Australians are freezing themselves into being less productive: USYD Professor
Has your workplace gone to heavy on the air conditioning? Photo: Thinkstock

Australians are freezing themselves into being less productive: USYD Professor

Are you locked in a constant battle with your co-workers over who has control of the office temperature?

Well here’s some ammunition for those of you sitting at your desks shivering: Australian offices are typically at least two degrees colder than is optimum, and it’s having an impact on productivity levels, not to mention our energy consumption.

That’s the verdict of Professor Richard de Dear of the University of Sydney, who leads the university’s Indoor Environmental Quality Lab and spoke last week at the 2017 Total Facilities conference.

“Written standards have been in place for a very long time, about optimum temperatures and we’ve found practice very rarely matches guidleiness,” Professor de Dear said.

“More often than not it errs on the side of overcooling. You’ll find 22 degrees Celsius as the typical set temperature in offices, typically two to three degrees below the standards the guidelines reccommend. It doesn’t sound like a huge difference, but it is in terms of energy use – each degree of cooling translates to about ten per cent of the system’s energy use.”

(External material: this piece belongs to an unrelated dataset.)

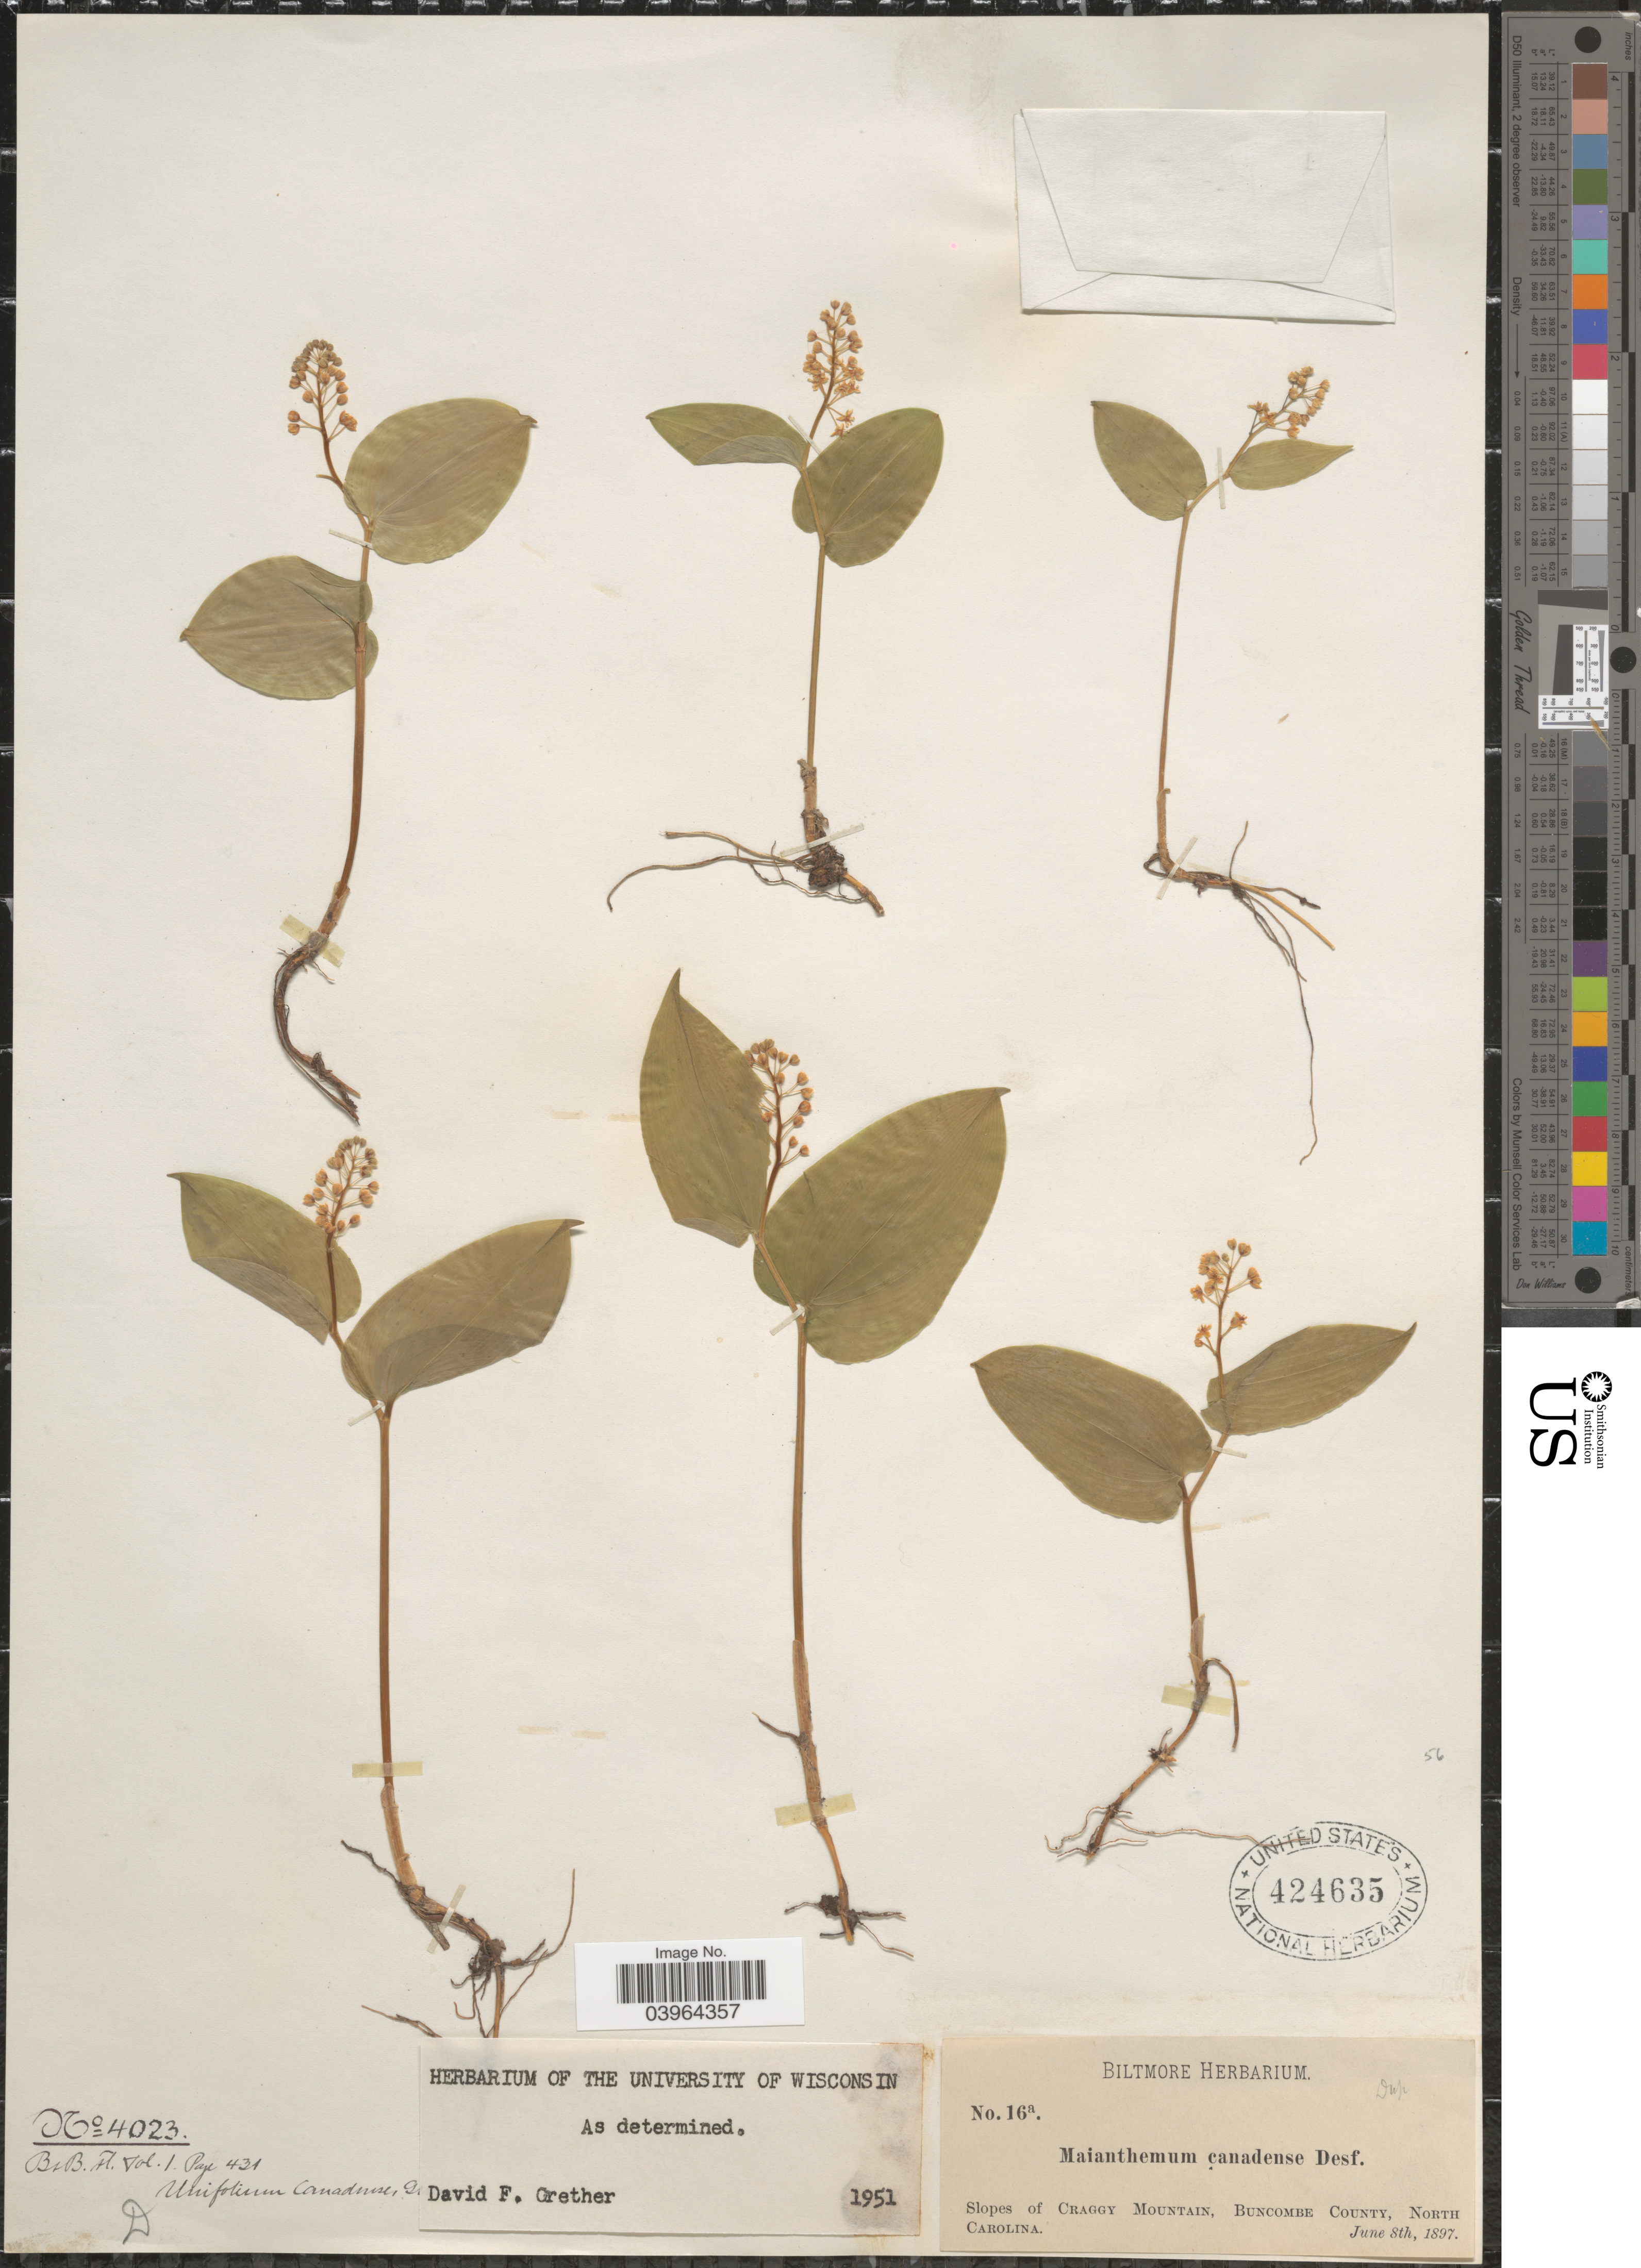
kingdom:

Most Australian offices are two to three degrees colder than they should be, and it could be impacting productivity levels. Photo: Thinkstock Most Australian offices are two to three degrees colder than they should be, and it could be impacting productivity levels. Photo: Thinkstock

While there is no magical temperature that will satisfy every single person in the office, 24 to 25 degrees would be Professor de Dear’s recommendation for Australian offices.

“Overcooling I think definitely distracts people from the task at hand if they’re fussing around trying to keep warm,” he said.

“Just put yourself in the example of being in a freezing cinema. At the end of two hours you’re having trouble following the plot because it’s so damn cold.”

For each degree outside the optimum range, the effect on cognitive function could be “in the order of a couple of percentage points” according to Professor de Dear.

While that might not sound like a great deal, in a high wage country such as Australia those figures can equate to large economic losses.

So what’s the solution to our overcooling obsession?

One day we’ll each be able to control our own temperatures from our desk.

It’s not without precedent.

Professor de Dear cites the example of an Australian bank commissioning individualised heating controls for its traders in the 1990s so they would stay completely focused on split second decisions rather than the temperature.

This involved pumping unconditioned air to vents at each work space, and then tempering the air to suit individual requirements.

While it was complex and inefficient at the time, it could turn out to be the opposite.

“The traditional, conventional approach of pumping conditioned air, when you think about it, that’s a very inefficient way to do things,” he said.

“Workers only occupy a tiny fraction of air, but we’re conditioning all of it, you don’t need to have 22 degrees for the whole volume of air in an office.”

In the meantime, Professor de Dear recommends workplaces re-evaluated their workwear guidelines for the summer months.

“In Australia the corporate dress code has taken over and it’s completely climate un-responsive. It’s often suggested that the reason offices are overcooled is because we want men to wear business suits. It’s the same for Singapore and Hong Kong,” he said.

“Japan tried to encourage workers to dress casually to cut back on cooling in summer in reponse to the drop in electricity production post Fukushima. It didn’t cost lots of money, it was a cultural change,” he said.

So, until we all have our own micro-climatic work stations, it might be time to tell your hotheaded colleague to stop turning the air conditioning down. If they have a problem with it, tell them to put a pair of shorts on.